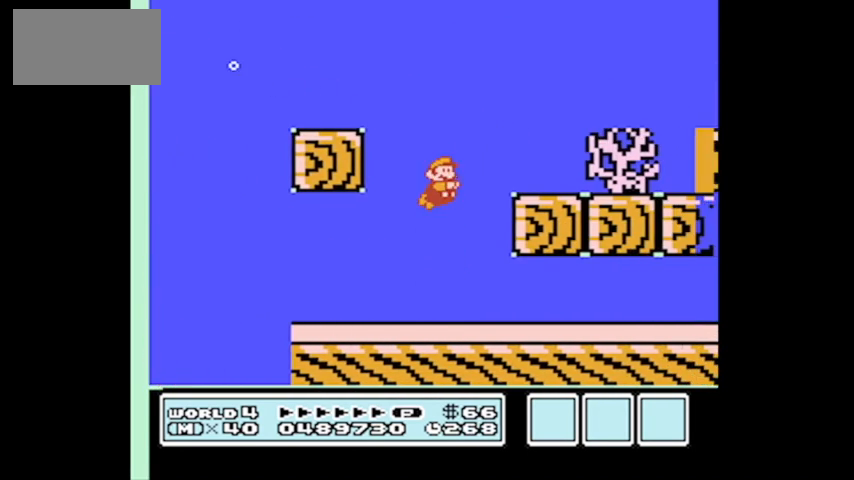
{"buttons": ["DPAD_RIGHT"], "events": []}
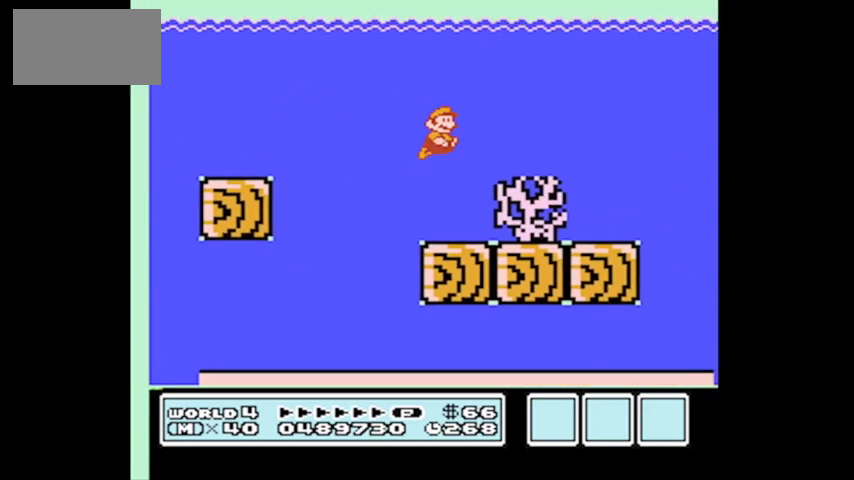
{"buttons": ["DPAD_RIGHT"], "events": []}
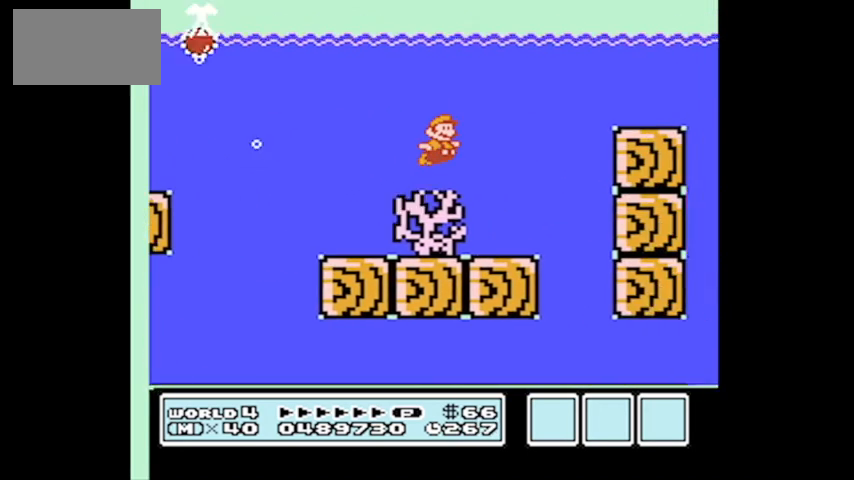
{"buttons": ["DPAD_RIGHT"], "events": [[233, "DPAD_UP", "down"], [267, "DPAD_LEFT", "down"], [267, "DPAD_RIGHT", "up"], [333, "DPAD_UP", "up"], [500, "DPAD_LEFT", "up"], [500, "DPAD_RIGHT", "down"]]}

> TASK STATEMENT: Could you repeat the listing above exactly, omitting its pictures?

> EXPECTED ANSWER:
{"buttons": ["DPAD_RIGHT"], "events": []}
{"buttons": ["DPAD_RIGHT"], "events": []}
{"buttons": ["DPAD_RIGHT"], "events": [[233, "DPAD_UP", "down"], [267, "DPAD_LEFT", "down"], [267, "DPAD_RIGHT", "up"], [333, "DPAD_UP", "up"], [500, "DPAD_LEFT", "up"], [500, "DPAD_RIGHT", "down"]]}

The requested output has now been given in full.